INPUT RECORDS >>
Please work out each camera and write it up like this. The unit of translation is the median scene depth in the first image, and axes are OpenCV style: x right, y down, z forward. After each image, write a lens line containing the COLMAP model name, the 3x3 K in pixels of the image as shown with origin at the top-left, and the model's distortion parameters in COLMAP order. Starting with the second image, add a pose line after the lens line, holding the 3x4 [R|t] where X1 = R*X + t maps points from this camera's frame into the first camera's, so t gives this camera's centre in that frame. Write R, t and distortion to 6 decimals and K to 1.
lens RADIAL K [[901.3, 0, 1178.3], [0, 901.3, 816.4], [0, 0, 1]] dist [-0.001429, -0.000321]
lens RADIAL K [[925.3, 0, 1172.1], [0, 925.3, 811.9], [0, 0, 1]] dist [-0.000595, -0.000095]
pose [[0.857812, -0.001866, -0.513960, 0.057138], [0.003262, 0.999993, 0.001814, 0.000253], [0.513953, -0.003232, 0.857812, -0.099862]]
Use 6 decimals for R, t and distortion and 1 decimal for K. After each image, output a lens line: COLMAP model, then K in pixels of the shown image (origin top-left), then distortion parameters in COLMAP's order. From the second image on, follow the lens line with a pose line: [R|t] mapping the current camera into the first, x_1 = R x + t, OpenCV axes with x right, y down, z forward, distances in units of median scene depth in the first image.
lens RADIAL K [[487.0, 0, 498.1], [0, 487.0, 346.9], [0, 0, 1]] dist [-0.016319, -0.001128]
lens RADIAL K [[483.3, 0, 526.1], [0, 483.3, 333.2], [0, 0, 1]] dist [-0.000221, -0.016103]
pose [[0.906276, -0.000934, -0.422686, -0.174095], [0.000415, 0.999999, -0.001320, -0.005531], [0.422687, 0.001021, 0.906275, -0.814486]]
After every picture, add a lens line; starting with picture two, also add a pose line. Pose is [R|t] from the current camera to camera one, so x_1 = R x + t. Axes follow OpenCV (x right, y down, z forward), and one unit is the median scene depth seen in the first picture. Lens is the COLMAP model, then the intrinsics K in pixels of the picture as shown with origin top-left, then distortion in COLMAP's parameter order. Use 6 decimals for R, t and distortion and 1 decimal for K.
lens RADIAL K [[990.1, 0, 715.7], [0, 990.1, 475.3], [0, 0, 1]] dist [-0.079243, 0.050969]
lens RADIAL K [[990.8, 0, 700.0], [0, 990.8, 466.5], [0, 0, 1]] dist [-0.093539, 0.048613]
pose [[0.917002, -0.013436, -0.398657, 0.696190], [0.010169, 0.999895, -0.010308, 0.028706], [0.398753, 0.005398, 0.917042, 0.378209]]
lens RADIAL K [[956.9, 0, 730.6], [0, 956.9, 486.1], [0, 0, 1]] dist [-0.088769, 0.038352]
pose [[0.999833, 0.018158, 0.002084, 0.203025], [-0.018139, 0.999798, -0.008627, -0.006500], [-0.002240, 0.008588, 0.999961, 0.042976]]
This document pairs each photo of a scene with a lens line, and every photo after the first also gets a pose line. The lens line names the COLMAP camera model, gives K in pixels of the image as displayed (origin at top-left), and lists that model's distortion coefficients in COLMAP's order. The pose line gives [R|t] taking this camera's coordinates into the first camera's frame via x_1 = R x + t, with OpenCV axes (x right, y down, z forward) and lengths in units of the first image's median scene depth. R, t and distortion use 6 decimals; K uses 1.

EXERCISE PROMPT >> Each entry above is to be copied out exactly.

THE COMPLETED TASK >>
Please work out each camera and write it up like this. The unit of translation is the median scene depth in the first image, and axes are OpenCV style: x right, y down, z forward. After each image, write a lens line containing the COLMAP model name, the 3x3 K in pixels of the image as shown with origin at the top-left, and the model's distortion parameters in COLMAP order. Starting with the second image, add a pose line after the lens line, holding the 3x4 [R|t] where X1 = R*X + t maps points from this camera's frame into the first camera's, so t gives this camera's centre in that frame. Write R, t and distortion to 6 decimals and K to 1.
lens RADIAL K [[901.3, 0, 1178.3], [0, 901.3, 816.4], [0, 0, 1]] dist [-0.001429, -0.000321]
lens RADIAL K [[925.3, 0, 1172.1], [0, 925.3, 811.9], [0, 0, 1]] dist [-0.000595, -0.000095]
pose [[0.857812, -0.001866, -0.513960, 0.057138], [0.003262, 0.999993, 0.001814, 0.000253], [0.513953, -0.003232, 0.857812, -0.099862]]
Use 6 decimals for R, t and distortion and 1 decimal for K. After each image, output a lens line: COLMAP model, then K in pixels of the shown image (origin top-left), then distortion parameters in COLMAP's order. From the second image on, follow the lens line with a pose line: [R|t] mapping the current camera into the first, x_1 = R x + t, OpenCV axes with x right, y down, z forward, distances in units of median scene depth in the first image.
lens RADIAL K [[487.0, 0, 498.1], [0, 487.0, 346.9], [0, 0, 1]] dist [-0.016319, -0.001128]
lens RADIAL K [[483.3, 0, 526.1], [0, 483.3, 333.2], [0, 0, 1]] dist [-0.000221, -0.016103]
pose [[0.906276, -0.000934, -0.422686, -0.174095], [0.000415, 0.999999, -0.001320, -0.005531], [0.422687, 0.001021, 0.906275, -0.814486]]
After every picture, add a lens line; starting with picture two, also add a pose line. Pose is [R|t] from the current camera to camera one, so x_1 = R x + t. Axes follow OpenCV (x right, y down, z forward), and one unit is the median scene depth seen in the first picture. Lens is the COLMAP model, then the intrinsics K in pixels of the picture as shown with origin top-left, then distortion in COLMAP's parameter order. Use 6 decimals for R, t and distortion and 1 decimal for K.
lens RADIAL K [[990.1, 0, 715.7], [0, 990.1, 475.3], [0, 0, 1]] dist [-0.079243, 0.050969]
lens RADIAL K [[990.8, 0, 700.0], [0, 990.8, 466.5], [0, 0, 1]] dist [-0.093539, 0.048613]
pose [[0.917002, -0.013436, -0.398657, 0.696190], [0.010169, 0.999895, -0.010308, 0.028706], [0.398753, 0.005398, 0.917042, 0.378209]]
lens RADIAL K [[956.9, 0, 730.6], [0, 956.9, 486.1], [0, 0, 1]] dist [-0.088769, 0.038352]
pose [[0.999833, 0.018158, 0.002084, 0.203025], [-0.018139, 0.999798, -0.008627, -0.006500], [-0.002240, 0.008588, 0.999961, 0.042976]]
This document pairs each photo of a scene with a lens line, and every photo after the first also gets a pose line. The lens line names the COLMAP camera model, gives K in pixels of the image as displayed (origin at top-left), and lists that model's distortion coefficients in COLMAP's order. The pose line gives [R|t] taking this camera's coordinates into the first camera's frame via x_1 = R x + t, with OpenCV axes (x right, y down, z forward) and lengths in units of the first image's median scene depth. R, t and distortion use 6 decimals; K uses 1.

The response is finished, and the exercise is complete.